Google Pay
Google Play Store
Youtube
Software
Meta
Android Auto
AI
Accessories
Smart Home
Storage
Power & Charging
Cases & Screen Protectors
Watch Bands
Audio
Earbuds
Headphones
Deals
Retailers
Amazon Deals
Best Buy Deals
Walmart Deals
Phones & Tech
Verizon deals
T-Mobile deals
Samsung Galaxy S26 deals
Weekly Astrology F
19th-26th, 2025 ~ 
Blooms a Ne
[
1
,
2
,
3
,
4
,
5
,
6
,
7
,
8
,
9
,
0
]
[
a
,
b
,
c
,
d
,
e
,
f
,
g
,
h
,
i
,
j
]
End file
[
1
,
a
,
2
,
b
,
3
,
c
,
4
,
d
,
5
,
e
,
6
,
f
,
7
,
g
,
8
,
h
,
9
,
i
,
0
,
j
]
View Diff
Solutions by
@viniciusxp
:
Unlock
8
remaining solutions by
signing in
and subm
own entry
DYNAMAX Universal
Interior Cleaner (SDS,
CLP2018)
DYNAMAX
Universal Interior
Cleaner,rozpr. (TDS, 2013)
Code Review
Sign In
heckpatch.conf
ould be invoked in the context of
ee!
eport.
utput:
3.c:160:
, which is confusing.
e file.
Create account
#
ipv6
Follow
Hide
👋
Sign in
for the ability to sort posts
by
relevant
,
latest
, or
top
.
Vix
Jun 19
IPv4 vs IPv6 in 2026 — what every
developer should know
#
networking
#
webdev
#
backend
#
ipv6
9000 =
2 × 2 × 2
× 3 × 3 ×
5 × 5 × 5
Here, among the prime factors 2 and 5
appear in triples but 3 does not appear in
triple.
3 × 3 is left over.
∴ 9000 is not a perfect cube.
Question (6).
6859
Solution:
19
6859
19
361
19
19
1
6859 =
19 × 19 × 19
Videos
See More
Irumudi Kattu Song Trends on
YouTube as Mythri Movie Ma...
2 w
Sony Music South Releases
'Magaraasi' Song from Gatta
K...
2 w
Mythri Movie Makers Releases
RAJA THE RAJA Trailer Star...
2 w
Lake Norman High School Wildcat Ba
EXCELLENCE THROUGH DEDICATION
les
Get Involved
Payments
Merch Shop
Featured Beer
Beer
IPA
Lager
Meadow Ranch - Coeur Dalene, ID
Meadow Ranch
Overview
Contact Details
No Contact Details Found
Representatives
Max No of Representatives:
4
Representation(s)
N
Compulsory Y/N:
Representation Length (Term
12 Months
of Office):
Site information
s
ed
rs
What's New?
- - -
- [ASSIGNMENT]: Counting only lines with the word "Song" in them, say how many there are in the entries above, with no other words.

- [WORKED SOLUTION]: 2